Native Command Queuing
Native command queuing, or NCQ, is a feature that has been included in many consumer SATA drives in the last few years. Command queuing is a technology that was introduced in 1994 as TCQ (tagged command queuing) with the SCSI2 standard, so it’s by no means a new development.
The technology allows for significant performance improvements when used in server environments by reordering commands sent to the drive, optimising them so that there is as little head movement as possible when servicing the commands.
As a simple example, consider four requests were sent to a drive involving accessing (reading or writing) data on tracks 8, 4, 7 and 1. For this example, we’ll say that the drive’s R/W head was located at track 1 before these requests were sent to the drive.

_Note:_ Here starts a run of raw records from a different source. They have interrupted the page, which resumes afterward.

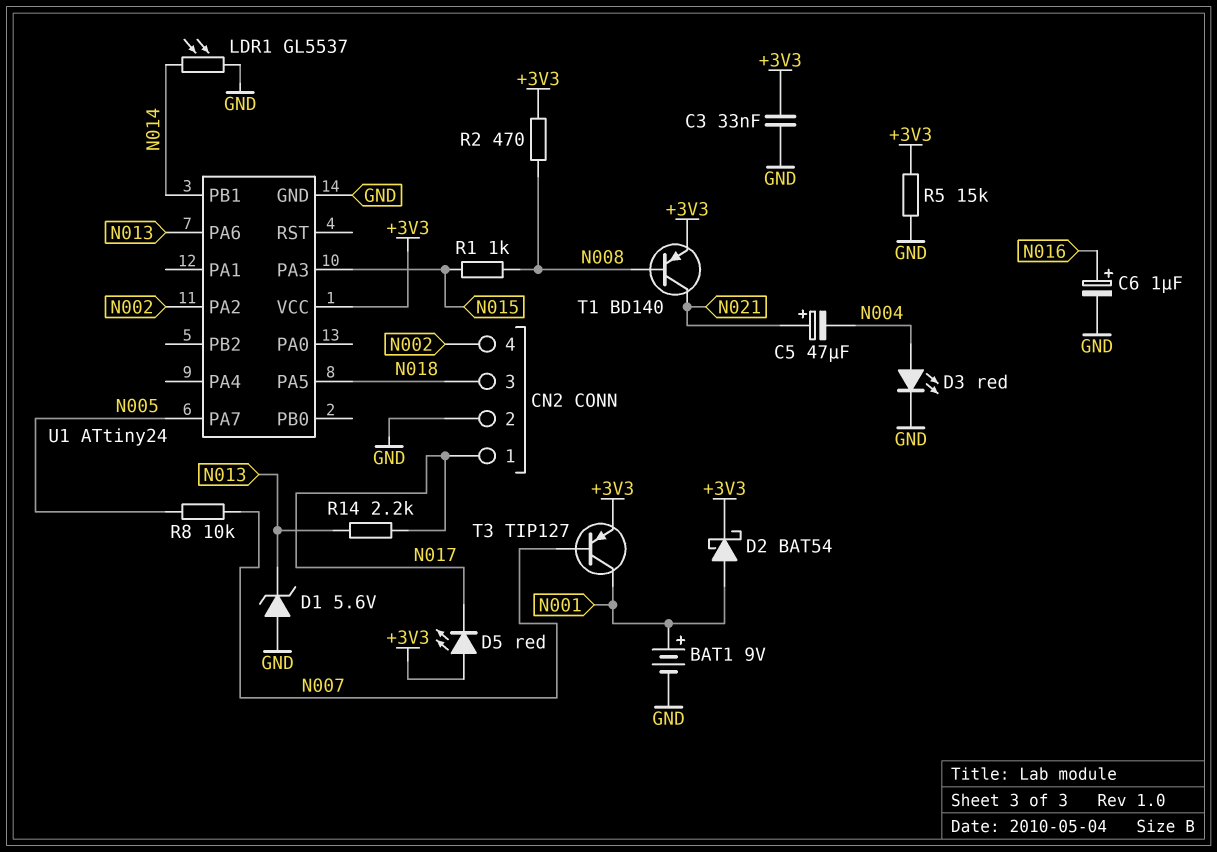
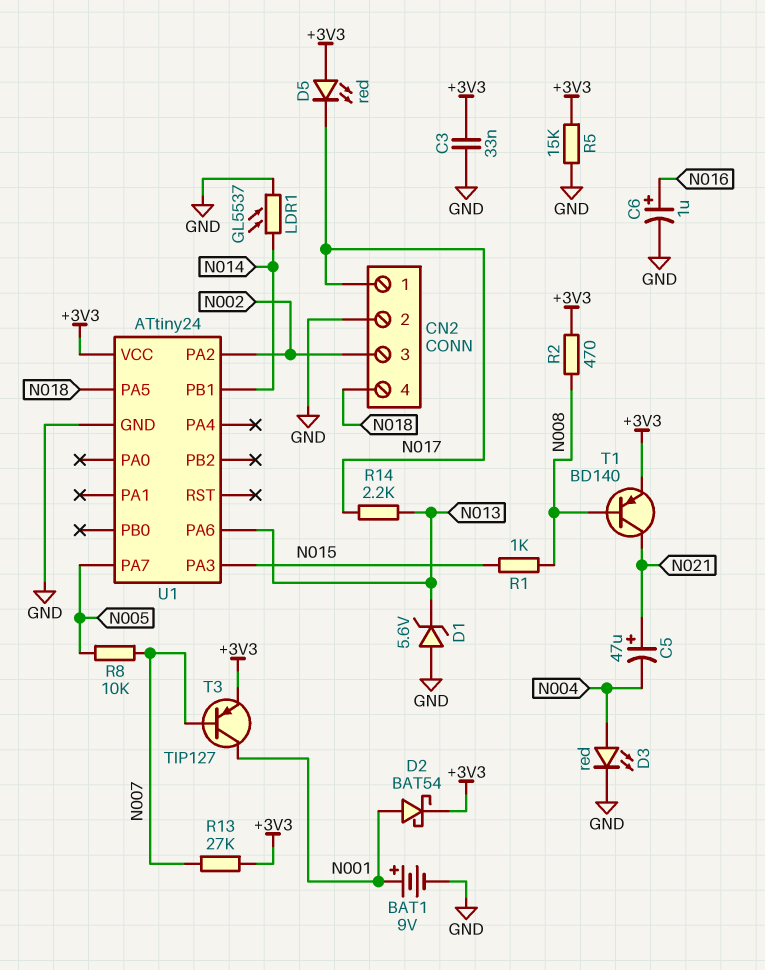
CN2 pin 3: N018 -> N002
CN2 pin 4: N002 -> N018
R13: none -> 27k (+3V3, N007)

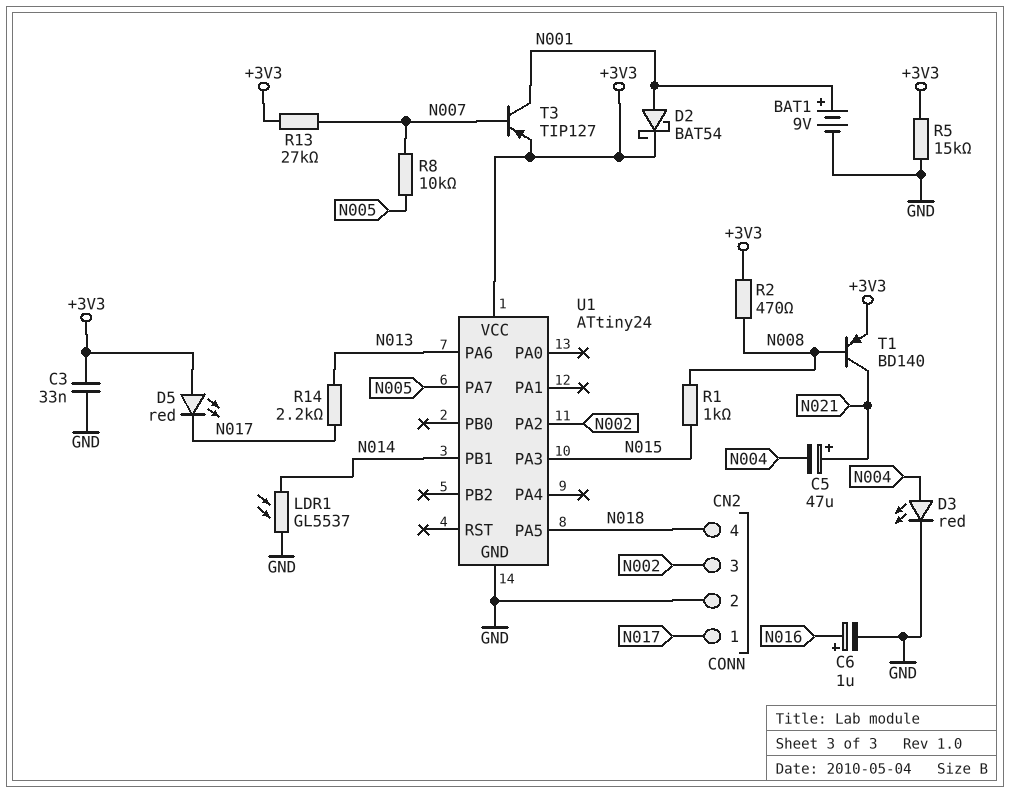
D1: zener 5.6V (A GND, K N013) -> none

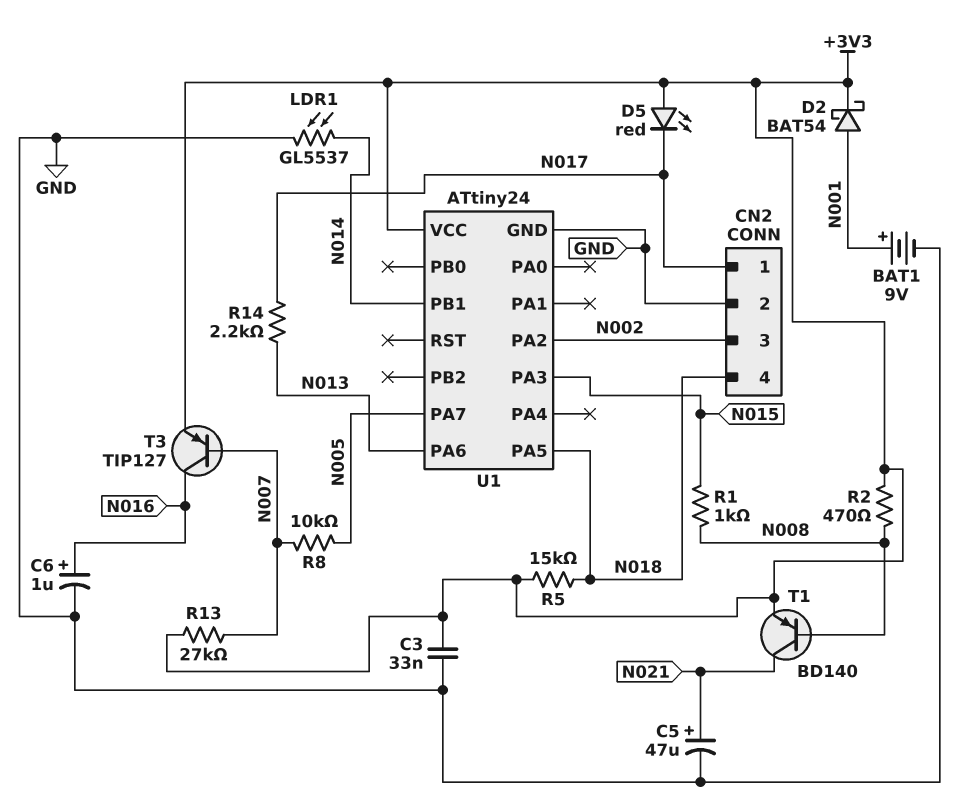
C5: 47uF (plus N021, minus N004) -> 47uF (plus N021, minus GND)
D3: LED red (A N004, K GND) -> none
R5: 15k (+3V3, GND) -> 15k (+3V3, N018)
T3: PNP TIP127 (B N007, C N001, E +3V3) -> PNP TIP127 (B N007, C N016, E +3V3)

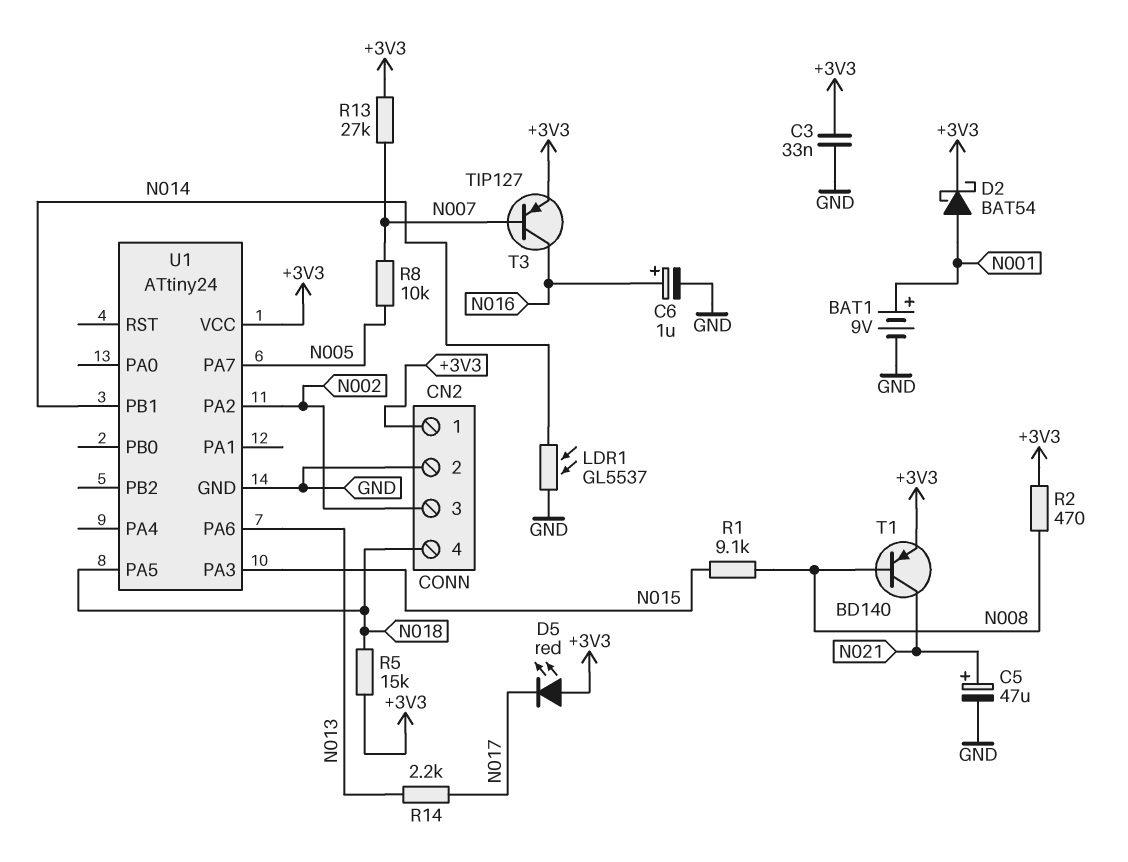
CN2 pin 1: N017 -> +3V3
R1: 1k (N008, N015) -> 9.1k (N008, N015)

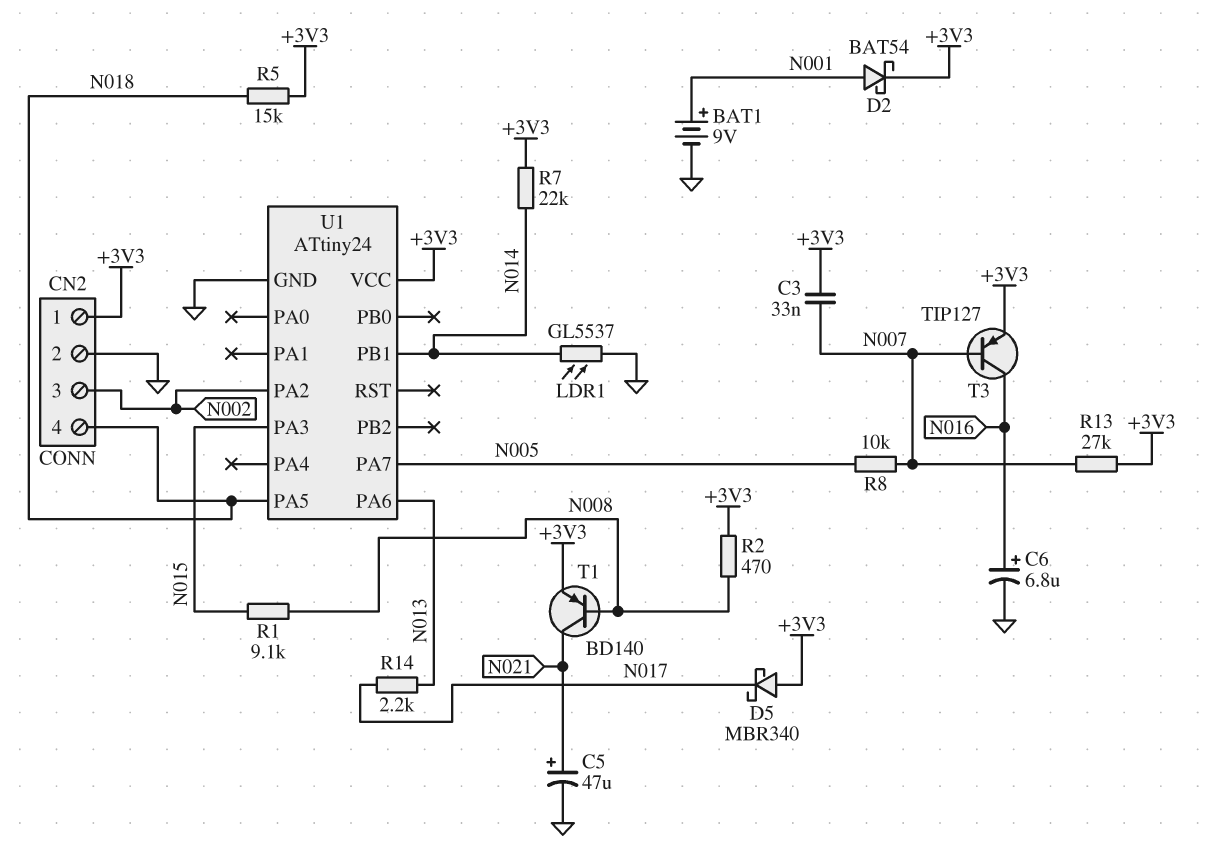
C3: 33nF (+3V3, GND) -> 33nF (+3V3, N007)
C6: 1uF (plus N016, minus GND) -> 6.8uF (plus N016, minus GND)
D5: LED red (A +3V3, K N017) -> schottky MBR340 (A +3V3, K N017)
R7: none -> 22k (+3V3, N014)

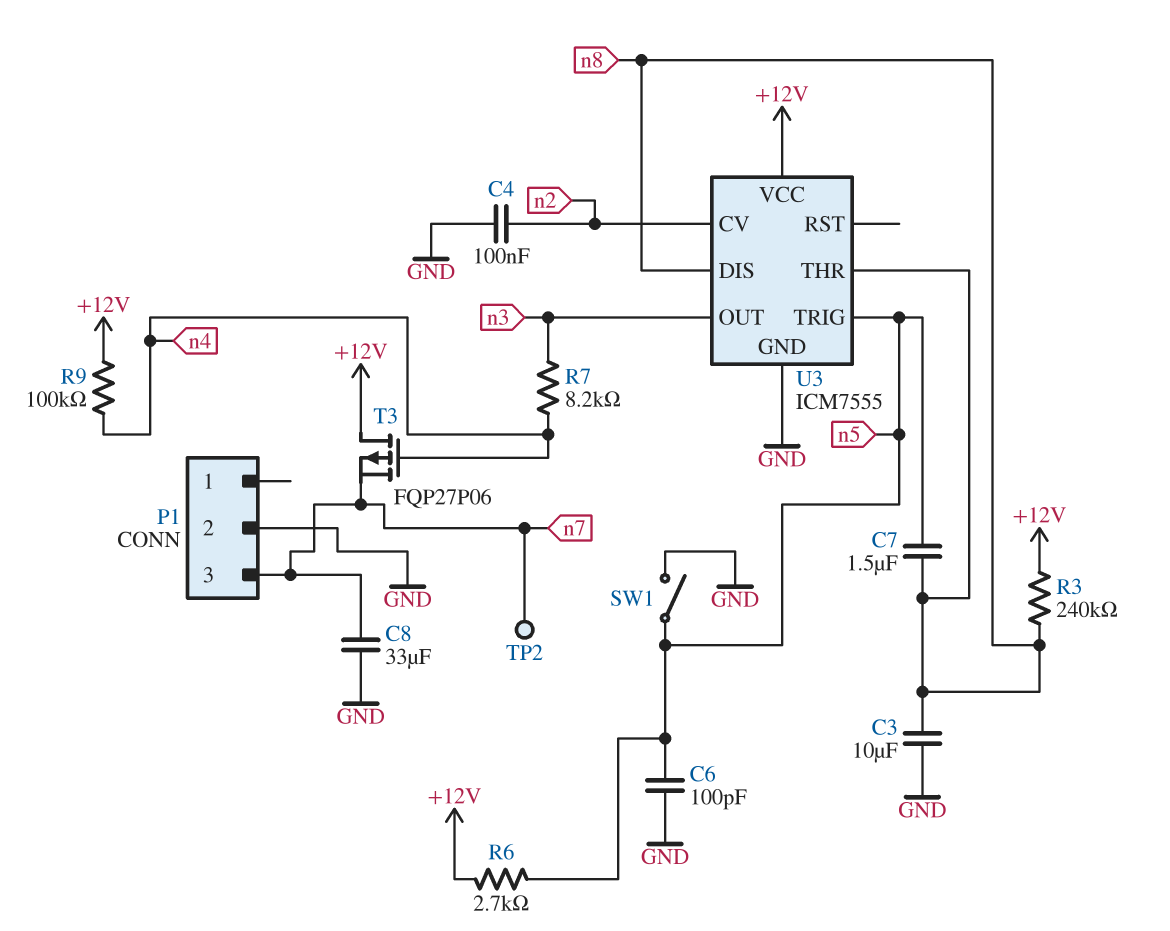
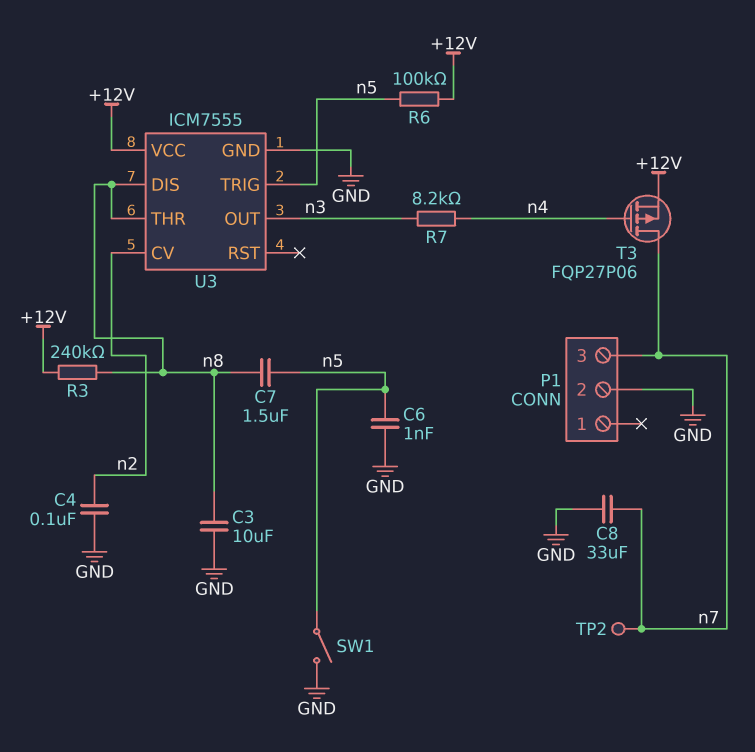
C6: 100pF (GND, n5) -> 1nF (GND, n5)
R6: 2.7k (+12V, n5) -> 100k (+12V, n5)
R9: 100k (+12V, n4) -> none
T3: PMOS FQP27P06 (G n4, D +12V, S n7) -> PMOS FQP27P06 (G n4, D n7, S +12V)

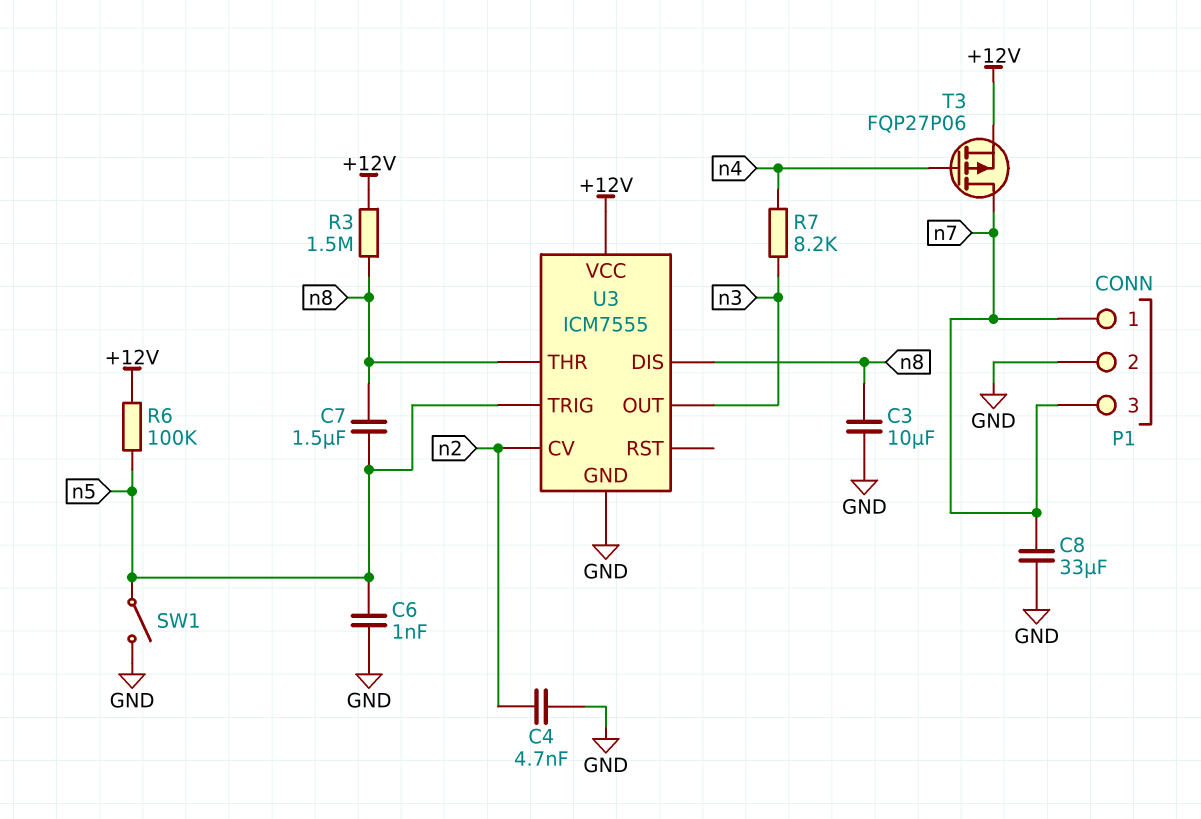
C4: 100nF (GND, n2) -> 4.7nF (GND, n2)
P1 pin 1: none -> n7
R3: 240k (+12V, n8) -> 1.5M (+12V, n8)
TP2: test point (n7) -> none

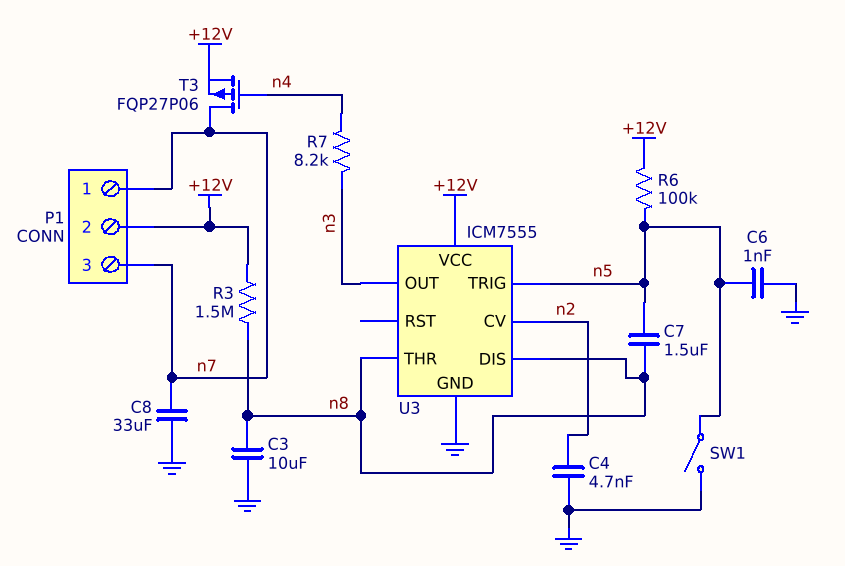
P1 pin 2: GND -> +12V

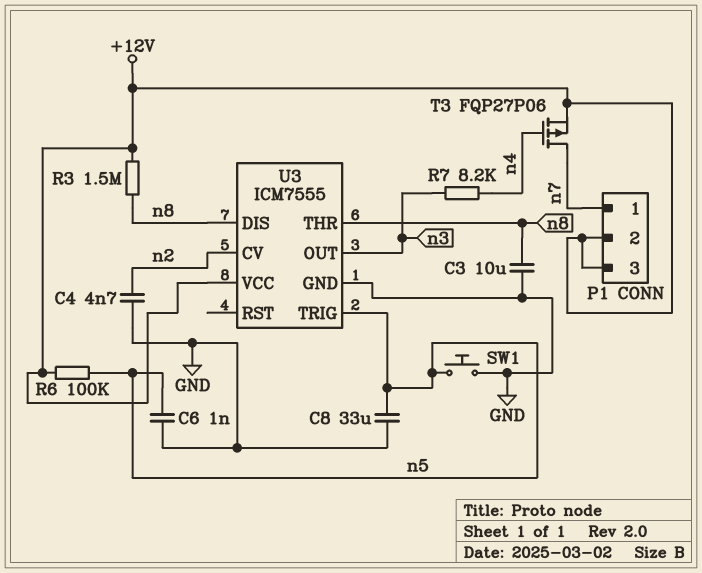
C7: 1.5uF (n5, n8) -> none
C8: 33uF (GND, n7) -> 33uF (GND, n5)
P1 pin 3: n7 -> +12V
SW1: switch (GND, n5) -> button (GND, n5)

A drive without command queuing would service these requests in the order in which they were received whereas a drive utilising TCQ or NCQ would rearrange these to 1, 4, 7, 8. In the case of this example, let’s assume for simplicity that it takes 1ms for the drive head to move one track. From the table below you can see that command queuing significantly improves performance by dramatically reducing the time required to service the four requests from 21ms to 8ms.
In that case, command queuing is a winner all around, right? Not necessarily, because command queuing introduces a slight overhead to the drive’s access times. In a typical server environment, queue depths are high and requests are random, so the performance gained from command queuing more than outweighs the overhead. In a desktop environment, a drive is rarely asked to service more than one request at a time, so when NCQ is enabled most of the time the drive is “reordering” a single request. Even in heavy drive access multi-tasking scenarios, queue depths don’t generally exceed a couple of requests.
The occasional performance improvement when there is a queue depth of greater than four requests does very little to claw back the overhead of NCQ or TCQ. Desktop applications typically suffer around a five to ten percent drive performance deficit when command queuing is enabled. Would you notice this performance drop? Maybe not, but it’s along the same lines as slightly overclocking a CPU or graphics card. Turning it off is technically faster, so you may as well.
"But I use my computer more like a server, I multi-task loads!"
It isn’t uncommon for people to think that because they are a power-user, they make far more disk access requests than a typical PC user. While this may be true, queue depths still remain within the realms of desktop access patterns. Even if you scan for viruses while defragmenting your drive, while using Photoshop while streaming HD video while gaming and so on, queue depths will remain insufficient for command queuing to provide an overall increase in performance.
Server access patterns involve many users, potentially hundreds or thousands, making requests for data at random locations on disk. Typical queue depths in servers are anywhere from double digits up to hundreds of requests, meaning that it isn’t uncommon for command queuing to produce a 30 percent performance gain when used in this context.
A way in which current single-user hard drive performance could be technically improved would be the implementation of adaptive NCQ. We already know that desktop performance is improved by turning NCQ off because queue depths are too low most of the time for it to offer an improvement, but what about the occasion where there is a queue depth that would benefit from NCQ?
Perhaps an adaptive NCQ method could be employed that simply switches on NCQ when the queue depth hits four and then off again when it drops below. It could well be the case that this switching would provide too much of an overhead to give an overall benefit to performance – this is probably the reason why it hasn’t been done already.